NCache provides a rich set of clustering topologies to let you pick the one that suits your requirements best. Please note that NCache clustering is not the same as Windows Clustering. NCache forms its own cache-level cluster by using either UDP Multicasting or TCP protocols and can do so on Windows XP, 2000, and 2003 platforms (standard, professional, and server editions).
NCache clustering topologies for object caching are many. However, session clustering is a specific application of clustered object caching and therefore may require a different clustering preference as compared to object caching. For example, object caching usually has a master data source (relational database or a mainframe) but sessions don't. Therefore, sessions must have duplication of data in order to prevent any loss of session data. NCache can easily handle all of this. Below are the recommended topologies for session clustering with NCache.
Please note that these are only a subset of all the clustering topologies that NCache provides for object caching. You can find out more about all the clustering topologies that NCache provides by clicking at the link below:
Object Caching Clustering Topologies
Generally speaking, if your web farm contains 2-6 web servers (6 is not a hard maximum but a general guideline), then your best option is to create a replicated session cache on your web servers. This means that your web servers are now nodes in the cache cluster. With this option, you'll always have sessions available local to each web server.
Additionally, if you are configuring your ASP.NET environment to only have one worker process per web server then you can even access your sessions InProc which would further speed up session access because there is no inter-process communication required. However, please note that this is only possible when you have only one ASP.NET worker process. Otherwise, you'll have to access session as OutProc on each web server. Below is a diagram showing how this would look like.

Generally speaking, if your web farm contains 6 or more web servers (6 is not a hard minimum but a general guideline), then your best option is to create a separate session caching tier and access it remotely from your web servers. If you don't have a lot of session data to cache, then you can even make some of your web servers cache the session data and have others access it remotely. Otherwise, you could have multiple dedicated servers caching sessions and then have your web servers access them remotely.
When setting up separate caching tier, you have the option of either choosing replicated cache or partitioned cache with replicas. Partitioned cache is good if you feel you have so much session data for the entire web farm that it could not fit on one cache server and the only option is to partition it into multiple nodes. Otherwise, you can keep replicated session cache.
So, how many servers should use for caching sessions in a separate tier? The best way to answer this is to first determine how many web servers you have. If you have 10-20 web servers, you could probably get by with 3-5 caching servers in replicated cache. For partitioned cache, you would need as many servers as it takes to partition your session data to it would fit on one box plus equal number of additional servers to keep backup data. If you have enough servers, you can use them as backups of each other or you can have dedicated backup servers. NCache calls these backup servers "replicas" since they are also active servers.

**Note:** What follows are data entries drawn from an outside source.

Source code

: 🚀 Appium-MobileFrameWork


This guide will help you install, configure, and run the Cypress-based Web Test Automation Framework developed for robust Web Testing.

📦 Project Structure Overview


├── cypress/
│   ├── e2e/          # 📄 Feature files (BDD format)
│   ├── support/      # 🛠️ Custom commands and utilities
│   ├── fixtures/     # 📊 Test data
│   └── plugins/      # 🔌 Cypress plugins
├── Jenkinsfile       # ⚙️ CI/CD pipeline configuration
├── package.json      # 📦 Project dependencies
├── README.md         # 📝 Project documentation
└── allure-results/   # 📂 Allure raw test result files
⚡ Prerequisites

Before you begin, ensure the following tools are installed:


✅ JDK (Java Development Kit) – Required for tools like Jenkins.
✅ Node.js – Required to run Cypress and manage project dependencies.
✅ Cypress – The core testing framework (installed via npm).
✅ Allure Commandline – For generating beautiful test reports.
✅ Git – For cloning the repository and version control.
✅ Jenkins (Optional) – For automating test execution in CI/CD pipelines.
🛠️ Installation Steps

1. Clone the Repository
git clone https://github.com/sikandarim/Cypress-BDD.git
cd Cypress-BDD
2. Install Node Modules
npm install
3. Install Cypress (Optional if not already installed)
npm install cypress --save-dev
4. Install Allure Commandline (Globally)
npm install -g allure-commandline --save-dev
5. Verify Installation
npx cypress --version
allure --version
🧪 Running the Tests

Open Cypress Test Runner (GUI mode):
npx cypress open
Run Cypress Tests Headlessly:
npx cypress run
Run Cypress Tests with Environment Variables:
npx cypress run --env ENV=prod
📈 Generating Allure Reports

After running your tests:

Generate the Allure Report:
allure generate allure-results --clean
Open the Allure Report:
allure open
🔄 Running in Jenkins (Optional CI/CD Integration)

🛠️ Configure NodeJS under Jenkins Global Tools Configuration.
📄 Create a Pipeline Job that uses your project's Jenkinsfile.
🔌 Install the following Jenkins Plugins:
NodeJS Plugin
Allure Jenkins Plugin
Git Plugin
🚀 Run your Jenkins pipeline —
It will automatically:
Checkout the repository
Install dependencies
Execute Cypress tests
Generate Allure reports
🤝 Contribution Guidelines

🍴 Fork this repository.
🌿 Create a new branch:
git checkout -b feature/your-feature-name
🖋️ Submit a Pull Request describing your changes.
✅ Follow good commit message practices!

NCache allows a remote client to connect to a specific caching server but then provides the ability to automatically connect to another server if the first caching server goes down. This reconnection is totally transparent to the client and NCache keeps track of it by itself. This ensures high availability to your application. The reason for this approach over load balancing is that NCache uses a keep-alive paradigm where all the client nodes keep a connection open to the caching servers instead of opening a connection every time it needs to talk to the server. This provides a faster performance.